De vier jaargetijden aan het Oostvoornse
meer
(voorjaar deel 2)
door Rob Kraaijenveld
Presentatie is ook hier heel belangrijk.
Doordat je de vlieg haaks op de wind op het water plaatst
kun je hem op een zo natuurlijk mogelijke manier op het
wateroppervlak laten drijven. Ondertussen vier je steeds
wat vliegenlijn, zodat de vlieg natuurgetrouw tussen de
echte insecten meedrijft.
Langzaam maar zeker wordt het wat warmer en we zien steeds
meer vliegen in de lucht en op het water. De forellen
zijn nu massaal aan het azen. De ene keer met een grote
klap en een andere keer zie je ze langzaam ‘head and tail’
over je vlieg heen schuiven. De eerste aanbeet is voor
Luc. Met veel leven wordt de vlieg weggegrist. Hij hoeft
niet eens de haak te zetten want de vis gaat er met een
bloedgang vandoor. Ik denk dat er maar weinig vissen in
de Nederlandse wateren rondzwemmen die zo sterk zijn voor
hun lengte. De vis neemt een spurt van een meter of dertig
en komt een keer of vier, vijf het water uit. De runs
worden allengs korter en na een minuut of acht kan Luc
een prachtige forel van pakweg zestig centimeter landen.
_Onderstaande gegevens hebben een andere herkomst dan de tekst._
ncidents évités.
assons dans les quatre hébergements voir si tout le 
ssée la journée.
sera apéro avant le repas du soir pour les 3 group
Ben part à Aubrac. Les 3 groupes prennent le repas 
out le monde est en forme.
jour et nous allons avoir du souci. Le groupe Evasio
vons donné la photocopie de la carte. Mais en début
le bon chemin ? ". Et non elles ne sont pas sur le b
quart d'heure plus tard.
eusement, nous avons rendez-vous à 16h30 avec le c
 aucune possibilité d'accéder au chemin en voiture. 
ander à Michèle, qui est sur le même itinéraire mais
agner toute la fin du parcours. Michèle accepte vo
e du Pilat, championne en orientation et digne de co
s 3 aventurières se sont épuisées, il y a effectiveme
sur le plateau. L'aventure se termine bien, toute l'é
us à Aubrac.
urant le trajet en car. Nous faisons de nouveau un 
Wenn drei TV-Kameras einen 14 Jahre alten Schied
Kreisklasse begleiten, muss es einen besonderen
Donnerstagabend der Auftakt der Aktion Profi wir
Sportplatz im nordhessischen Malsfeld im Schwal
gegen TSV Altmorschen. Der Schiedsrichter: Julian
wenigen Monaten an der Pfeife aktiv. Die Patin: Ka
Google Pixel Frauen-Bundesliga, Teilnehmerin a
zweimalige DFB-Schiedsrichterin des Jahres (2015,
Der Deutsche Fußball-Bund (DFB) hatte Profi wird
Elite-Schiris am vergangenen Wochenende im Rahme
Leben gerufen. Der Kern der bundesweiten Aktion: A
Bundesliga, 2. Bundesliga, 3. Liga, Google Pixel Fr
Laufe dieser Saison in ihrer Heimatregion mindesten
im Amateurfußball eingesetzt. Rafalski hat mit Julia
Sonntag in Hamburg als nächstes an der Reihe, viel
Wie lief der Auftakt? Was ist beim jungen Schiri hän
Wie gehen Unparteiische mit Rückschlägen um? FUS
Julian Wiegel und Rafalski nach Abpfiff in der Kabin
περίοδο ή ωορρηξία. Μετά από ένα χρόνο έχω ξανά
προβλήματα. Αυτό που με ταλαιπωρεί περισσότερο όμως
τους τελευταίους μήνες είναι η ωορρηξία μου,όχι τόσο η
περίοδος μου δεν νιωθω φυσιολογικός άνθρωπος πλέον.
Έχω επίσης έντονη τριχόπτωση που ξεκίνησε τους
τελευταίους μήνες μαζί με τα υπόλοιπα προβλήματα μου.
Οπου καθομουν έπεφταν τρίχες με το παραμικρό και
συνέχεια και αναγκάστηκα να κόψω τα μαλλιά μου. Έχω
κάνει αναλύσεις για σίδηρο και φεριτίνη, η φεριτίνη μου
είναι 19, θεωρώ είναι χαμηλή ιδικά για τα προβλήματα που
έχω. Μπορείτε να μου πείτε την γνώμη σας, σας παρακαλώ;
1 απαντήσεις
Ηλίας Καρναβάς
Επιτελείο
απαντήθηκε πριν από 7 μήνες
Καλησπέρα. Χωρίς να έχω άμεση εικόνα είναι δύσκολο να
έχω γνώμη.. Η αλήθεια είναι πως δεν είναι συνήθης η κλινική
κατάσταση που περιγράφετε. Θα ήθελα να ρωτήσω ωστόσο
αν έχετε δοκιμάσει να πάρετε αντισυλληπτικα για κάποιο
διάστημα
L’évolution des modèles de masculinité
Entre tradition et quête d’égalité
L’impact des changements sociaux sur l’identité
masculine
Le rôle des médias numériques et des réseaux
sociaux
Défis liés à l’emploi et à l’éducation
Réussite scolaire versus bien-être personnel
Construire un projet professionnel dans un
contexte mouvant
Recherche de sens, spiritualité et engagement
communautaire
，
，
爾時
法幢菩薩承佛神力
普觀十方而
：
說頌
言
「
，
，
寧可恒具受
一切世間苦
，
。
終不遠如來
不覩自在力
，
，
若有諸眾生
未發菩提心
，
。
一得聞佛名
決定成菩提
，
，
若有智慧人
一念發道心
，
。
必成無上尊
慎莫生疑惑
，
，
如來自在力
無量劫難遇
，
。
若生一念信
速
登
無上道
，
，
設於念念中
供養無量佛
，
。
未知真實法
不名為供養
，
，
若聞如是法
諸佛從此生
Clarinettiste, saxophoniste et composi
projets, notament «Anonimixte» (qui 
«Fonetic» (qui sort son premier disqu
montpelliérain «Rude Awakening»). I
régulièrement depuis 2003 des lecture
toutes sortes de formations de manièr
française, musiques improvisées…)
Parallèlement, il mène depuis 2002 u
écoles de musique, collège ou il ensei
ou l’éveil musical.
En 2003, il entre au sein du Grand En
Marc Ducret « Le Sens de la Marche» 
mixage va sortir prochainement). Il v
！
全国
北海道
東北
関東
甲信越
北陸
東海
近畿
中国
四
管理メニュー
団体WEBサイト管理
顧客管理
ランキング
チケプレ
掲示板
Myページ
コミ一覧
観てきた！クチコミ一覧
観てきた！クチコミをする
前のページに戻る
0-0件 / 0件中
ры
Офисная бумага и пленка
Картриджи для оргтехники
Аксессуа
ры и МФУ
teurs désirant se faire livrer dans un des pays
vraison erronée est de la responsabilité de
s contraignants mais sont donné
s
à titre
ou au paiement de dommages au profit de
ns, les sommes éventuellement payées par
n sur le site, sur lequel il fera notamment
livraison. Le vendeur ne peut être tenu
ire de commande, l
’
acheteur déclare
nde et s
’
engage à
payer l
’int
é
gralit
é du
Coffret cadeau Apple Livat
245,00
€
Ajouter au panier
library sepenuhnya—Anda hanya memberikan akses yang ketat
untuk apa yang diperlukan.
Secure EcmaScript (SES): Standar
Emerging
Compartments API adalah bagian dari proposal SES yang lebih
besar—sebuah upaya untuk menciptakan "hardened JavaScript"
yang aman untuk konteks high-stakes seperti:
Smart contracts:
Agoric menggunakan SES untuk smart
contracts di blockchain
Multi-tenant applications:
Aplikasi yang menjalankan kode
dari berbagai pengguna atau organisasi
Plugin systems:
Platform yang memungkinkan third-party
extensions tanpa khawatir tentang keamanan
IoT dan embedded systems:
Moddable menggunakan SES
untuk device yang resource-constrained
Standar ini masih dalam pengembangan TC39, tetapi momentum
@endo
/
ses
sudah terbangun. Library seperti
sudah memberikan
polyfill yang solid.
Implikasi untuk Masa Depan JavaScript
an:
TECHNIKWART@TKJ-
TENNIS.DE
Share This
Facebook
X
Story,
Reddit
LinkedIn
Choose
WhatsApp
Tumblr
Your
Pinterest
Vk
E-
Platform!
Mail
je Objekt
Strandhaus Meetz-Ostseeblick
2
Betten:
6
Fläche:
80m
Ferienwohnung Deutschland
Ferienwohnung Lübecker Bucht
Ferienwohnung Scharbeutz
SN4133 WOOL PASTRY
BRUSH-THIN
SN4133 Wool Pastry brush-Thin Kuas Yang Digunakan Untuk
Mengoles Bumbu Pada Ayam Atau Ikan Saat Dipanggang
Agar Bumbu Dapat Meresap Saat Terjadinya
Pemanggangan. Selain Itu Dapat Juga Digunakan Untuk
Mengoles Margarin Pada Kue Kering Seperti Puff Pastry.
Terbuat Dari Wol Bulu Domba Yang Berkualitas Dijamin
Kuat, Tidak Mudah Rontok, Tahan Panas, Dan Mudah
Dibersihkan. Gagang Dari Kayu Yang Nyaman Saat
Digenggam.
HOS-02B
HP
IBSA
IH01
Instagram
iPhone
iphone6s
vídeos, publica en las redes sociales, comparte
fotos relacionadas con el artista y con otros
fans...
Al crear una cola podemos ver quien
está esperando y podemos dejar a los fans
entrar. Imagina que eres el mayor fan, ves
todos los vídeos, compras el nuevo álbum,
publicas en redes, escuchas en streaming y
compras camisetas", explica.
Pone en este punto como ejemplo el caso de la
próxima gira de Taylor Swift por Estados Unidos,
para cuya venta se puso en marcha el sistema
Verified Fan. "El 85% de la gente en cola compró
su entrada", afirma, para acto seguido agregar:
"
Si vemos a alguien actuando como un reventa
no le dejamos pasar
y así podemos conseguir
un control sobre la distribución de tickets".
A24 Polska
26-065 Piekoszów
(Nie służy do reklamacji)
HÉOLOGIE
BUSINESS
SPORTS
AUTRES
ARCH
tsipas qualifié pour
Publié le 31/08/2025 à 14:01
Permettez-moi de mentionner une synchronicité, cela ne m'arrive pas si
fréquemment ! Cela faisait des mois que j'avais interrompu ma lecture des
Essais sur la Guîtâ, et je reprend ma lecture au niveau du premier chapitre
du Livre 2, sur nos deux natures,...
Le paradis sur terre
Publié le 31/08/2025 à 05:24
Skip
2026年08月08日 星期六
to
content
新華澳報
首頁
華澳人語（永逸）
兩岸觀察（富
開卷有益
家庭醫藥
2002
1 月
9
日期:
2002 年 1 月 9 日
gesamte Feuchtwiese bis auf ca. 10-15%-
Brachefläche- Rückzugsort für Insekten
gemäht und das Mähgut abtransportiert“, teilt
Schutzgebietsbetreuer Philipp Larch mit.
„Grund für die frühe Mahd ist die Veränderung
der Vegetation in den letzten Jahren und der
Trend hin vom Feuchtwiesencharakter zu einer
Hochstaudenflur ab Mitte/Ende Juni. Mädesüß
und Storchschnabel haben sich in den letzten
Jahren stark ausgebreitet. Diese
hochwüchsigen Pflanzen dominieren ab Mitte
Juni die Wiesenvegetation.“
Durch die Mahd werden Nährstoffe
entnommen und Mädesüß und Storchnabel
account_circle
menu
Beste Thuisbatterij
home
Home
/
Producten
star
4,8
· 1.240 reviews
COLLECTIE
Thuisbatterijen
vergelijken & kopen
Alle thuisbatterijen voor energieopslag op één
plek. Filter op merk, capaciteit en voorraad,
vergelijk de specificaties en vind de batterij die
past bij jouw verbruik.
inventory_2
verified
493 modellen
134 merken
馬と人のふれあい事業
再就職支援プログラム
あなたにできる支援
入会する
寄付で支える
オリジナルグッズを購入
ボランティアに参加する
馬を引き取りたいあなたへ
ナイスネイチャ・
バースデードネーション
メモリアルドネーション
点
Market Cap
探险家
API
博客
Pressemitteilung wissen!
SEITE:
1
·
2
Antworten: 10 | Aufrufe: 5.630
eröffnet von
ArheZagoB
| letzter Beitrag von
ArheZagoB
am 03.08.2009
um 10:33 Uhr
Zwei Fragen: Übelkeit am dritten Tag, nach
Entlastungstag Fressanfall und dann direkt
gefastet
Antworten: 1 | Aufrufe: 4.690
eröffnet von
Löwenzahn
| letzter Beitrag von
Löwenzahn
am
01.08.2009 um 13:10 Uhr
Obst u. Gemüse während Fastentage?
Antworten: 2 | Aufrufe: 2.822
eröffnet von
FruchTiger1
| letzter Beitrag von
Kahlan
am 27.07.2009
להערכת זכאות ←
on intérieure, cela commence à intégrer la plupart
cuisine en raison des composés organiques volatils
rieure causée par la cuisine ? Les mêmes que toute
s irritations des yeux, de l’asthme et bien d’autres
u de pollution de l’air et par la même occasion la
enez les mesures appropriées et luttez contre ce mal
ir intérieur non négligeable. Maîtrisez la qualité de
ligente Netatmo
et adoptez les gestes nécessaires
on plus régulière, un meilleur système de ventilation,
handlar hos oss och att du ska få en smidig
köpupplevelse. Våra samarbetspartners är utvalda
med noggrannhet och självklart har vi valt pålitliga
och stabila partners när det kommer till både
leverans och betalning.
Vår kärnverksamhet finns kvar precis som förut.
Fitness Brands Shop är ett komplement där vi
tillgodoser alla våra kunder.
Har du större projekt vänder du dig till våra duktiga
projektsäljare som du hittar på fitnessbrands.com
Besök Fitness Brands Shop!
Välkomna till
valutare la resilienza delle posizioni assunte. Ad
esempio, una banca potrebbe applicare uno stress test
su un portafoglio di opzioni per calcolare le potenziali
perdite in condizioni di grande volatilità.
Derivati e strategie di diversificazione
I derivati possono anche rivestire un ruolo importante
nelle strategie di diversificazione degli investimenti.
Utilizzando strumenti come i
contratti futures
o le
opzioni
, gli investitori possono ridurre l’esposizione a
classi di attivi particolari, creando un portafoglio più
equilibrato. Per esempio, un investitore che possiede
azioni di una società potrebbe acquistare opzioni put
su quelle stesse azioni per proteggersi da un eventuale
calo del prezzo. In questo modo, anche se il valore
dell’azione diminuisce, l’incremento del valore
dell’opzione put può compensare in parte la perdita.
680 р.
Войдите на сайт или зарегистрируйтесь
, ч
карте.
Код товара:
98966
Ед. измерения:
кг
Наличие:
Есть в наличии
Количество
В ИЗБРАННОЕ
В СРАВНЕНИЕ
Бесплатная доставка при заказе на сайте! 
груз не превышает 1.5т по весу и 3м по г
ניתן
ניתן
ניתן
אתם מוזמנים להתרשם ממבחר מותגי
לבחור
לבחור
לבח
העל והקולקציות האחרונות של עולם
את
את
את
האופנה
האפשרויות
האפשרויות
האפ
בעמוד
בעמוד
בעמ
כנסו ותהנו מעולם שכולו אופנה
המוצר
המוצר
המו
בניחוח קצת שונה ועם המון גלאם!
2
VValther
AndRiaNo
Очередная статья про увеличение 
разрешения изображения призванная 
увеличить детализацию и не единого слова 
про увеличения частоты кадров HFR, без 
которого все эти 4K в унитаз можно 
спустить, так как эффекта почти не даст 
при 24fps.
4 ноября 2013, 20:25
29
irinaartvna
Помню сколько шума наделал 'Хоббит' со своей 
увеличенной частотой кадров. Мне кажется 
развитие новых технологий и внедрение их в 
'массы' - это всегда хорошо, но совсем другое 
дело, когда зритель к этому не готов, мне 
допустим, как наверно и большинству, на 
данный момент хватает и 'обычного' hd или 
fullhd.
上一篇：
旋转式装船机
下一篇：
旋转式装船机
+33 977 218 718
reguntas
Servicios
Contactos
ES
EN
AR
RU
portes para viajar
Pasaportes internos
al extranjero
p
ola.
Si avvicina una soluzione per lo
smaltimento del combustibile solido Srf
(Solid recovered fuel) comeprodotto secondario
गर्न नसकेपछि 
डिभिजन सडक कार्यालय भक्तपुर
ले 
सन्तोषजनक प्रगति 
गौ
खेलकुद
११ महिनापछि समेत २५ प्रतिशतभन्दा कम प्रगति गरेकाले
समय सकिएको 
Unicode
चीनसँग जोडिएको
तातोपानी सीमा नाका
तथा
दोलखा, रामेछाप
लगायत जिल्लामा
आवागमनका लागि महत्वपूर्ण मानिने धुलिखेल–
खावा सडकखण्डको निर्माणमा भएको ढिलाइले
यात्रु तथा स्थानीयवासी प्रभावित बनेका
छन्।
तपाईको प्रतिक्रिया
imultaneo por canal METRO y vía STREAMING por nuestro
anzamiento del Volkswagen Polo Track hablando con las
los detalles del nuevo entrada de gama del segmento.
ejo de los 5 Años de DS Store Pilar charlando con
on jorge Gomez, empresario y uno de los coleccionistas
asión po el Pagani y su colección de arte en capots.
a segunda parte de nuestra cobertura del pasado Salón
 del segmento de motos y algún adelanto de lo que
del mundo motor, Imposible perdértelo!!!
De mooie forel wordt bewonderd en gefotografeerd en daarna
voorzichtig teruggezet.
De
vliegen die ik gebruik
stellen in wezen niet zo veel voor. Ik neem haakmaat
10, 12 of 14, zet deze in de vice, zet vervolgens
binddraad op en dub deze met wat zwarte zeehondendubbing
of andere zwarte dubbing. Als het maar drijfvermogen
heeft. Wikkel hiervan een dun achterlijf overgaand
in een dik bolletje tegen het haakoog aan en klaar
is mijn bibio: zo simpel als wat. We vetten dit
vliegje goed in waardoor het hoog op het wateroppervlak
komt te drijven en daardoor zeer natuurlijk overkomt.
Hoezo snel
Langzaam drijft mijn vlieg een metertje of twintig bij
mij vandaan. De vliegenlijn ligt door de wind in een grote
boog op het water. Zoals gezegd heeft dit als voordeel
dat je vlieg heel natuurlijk over het wateroppervlak met
de wind mee drijft. Een ander voordeel is dat die boog
in je lijn de klap opvangt bij een keiharde aanbeet. En
die klap kwam… Met veel kabaal werd mijn vlieg van het
oppervlak weggegrist en ging de vis er met een noodgang
vandoor. De vliegenlijn ging tien meter voor mij onder
water en de vis kwam twintig meter links van mij met een
bloedgang het water uit. Hoezo snel?! ‘Wow, dat is een
hele beste. Ik denk dat die wel achter in de zestig centimeter
is’, hoor ik Luc zeggen. De vis is intussen wel veertig
meter bij me vandaan. Langzaam pomp ik hem terug, steeds
korter worden de runs. Luc is ondertussen bij me komen
staan en zal de vis voor me landen. Na een paar mislukte
pogingen heeft hij uiteindelijk de vis te pakken: het
is een prachtig vrouwtje. Op de kant meten we de vis op
achtenzestig centimeter.
Ook deze beauty wordt na een zo kort mogelijk verblijf
op de kant weer netjes teruggezet. Een prachtig gezicht.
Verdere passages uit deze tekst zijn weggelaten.